Isis lloró suavemente, abrazada a Sabni; el viento del desierto se levantó e hizo bailar las acacias. El sol calentaba a la pareja, sentada al pie de un tamarindo. Sobre File reinaba una paz profunda, heredera de una edad de oro donde todos los seres saludaban la luz del amanecer antes de pensar en sí mismos.

—Debes irte, Sabni.

—¿Me expulsas?

—El prefecto te perseguirá con saña y el obispo exigirá tu sometimiento. Aquí estás en peligro. Ve hacia el norte, reúne a los fieles dispersos, renueva sus esperanzas. Sólo el sumo sacerdote de File puede encargarse de esta tarea.

—Mi lugar está a tu lado, a la cabeza de la comunidad que nos ha designado para guiarla. El cuerpo sólo vive en función del corazón; hoy, el corazón del Egipto tradicional es File.

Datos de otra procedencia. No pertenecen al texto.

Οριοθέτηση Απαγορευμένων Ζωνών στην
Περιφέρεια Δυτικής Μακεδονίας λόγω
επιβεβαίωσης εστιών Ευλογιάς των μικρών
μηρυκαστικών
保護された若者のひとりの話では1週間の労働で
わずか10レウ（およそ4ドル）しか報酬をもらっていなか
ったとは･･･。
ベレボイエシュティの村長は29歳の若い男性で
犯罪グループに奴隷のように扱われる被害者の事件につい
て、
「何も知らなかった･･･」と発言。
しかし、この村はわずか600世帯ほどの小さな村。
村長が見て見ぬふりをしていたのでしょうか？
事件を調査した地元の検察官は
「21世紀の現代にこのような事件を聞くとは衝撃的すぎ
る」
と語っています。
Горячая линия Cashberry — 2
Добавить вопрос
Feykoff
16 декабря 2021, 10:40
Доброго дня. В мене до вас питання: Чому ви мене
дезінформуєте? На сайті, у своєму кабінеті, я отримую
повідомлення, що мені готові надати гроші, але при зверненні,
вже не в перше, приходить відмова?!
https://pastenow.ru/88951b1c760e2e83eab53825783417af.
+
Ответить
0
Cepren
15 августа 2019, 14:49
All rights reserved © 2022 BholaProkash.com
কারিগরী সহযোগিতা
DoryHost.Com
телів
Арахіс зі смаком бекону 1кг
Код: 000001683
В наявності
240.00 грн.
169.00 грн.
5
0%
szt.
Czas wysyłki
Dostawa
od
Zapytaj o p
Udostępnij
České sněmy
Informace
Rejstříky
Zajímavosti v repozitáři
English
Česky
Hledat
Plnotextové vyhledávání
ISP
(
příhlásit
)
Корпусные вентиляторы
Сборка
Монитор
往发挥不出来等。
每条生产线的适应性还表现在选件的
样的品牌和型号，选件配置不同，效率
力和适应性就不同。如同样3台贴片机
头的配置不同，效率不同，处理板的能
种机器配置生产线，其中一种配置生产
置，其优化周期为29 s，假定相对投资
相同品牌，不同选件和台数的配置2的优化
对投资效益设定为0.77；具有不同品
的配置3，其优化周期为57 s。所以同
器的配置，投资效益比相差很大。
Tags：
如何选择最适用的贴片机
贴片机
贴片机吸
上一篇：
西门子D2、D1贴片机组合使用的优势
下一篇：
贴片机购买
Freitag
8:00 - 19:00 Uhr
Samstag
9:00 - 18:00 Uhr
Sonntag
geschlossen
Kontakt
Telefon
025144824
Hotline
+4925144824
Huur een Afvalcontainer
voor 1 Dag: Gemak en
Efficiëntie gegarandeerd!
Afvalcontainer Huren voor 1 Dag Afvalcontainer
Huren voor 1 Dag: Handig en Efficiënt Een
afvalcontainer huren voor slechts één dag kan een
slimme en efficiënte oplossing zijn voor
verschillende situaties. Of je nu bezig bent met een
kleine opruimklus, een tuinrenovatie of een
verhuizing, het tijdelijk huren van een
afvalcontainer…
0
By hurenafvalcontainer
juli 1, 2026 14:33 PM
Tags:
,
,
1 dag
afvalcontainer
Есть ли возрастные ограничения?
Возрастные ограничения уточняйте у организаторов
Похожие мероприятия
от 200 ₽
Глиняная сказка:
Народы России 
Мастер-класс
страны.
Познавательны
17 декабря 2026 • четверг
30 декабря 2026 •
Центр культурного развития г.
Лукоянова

—Puesto que las cosas están así, yo seré la muralla más sólida, un dique infranqueable. Los últimos adeptos duplicarán su energía y serán más indomables que las fieras. Aprovechemos que somos pocos para aumentar nuestra coherencia, respirar con un único aliento y nutrirnos del mismo poder.

—El templo es la morada de la diosa que te dio el nombre. Obedecerla me colma de una alegría que no merezco y de la que sólo tú tienes el secreto.

Isis apoyó la cabeza sobre el hombro de Sabni.

—¿Quién sabría cantar el amor que siento por ti? Es más vasto que el cielo, más fértil que la tierra negra, más brillante que las estrellas.

Sus labios se encontraron, sus cuerpos se abrazaron y el amor les unió bajo la sombra rosada del tamarindo.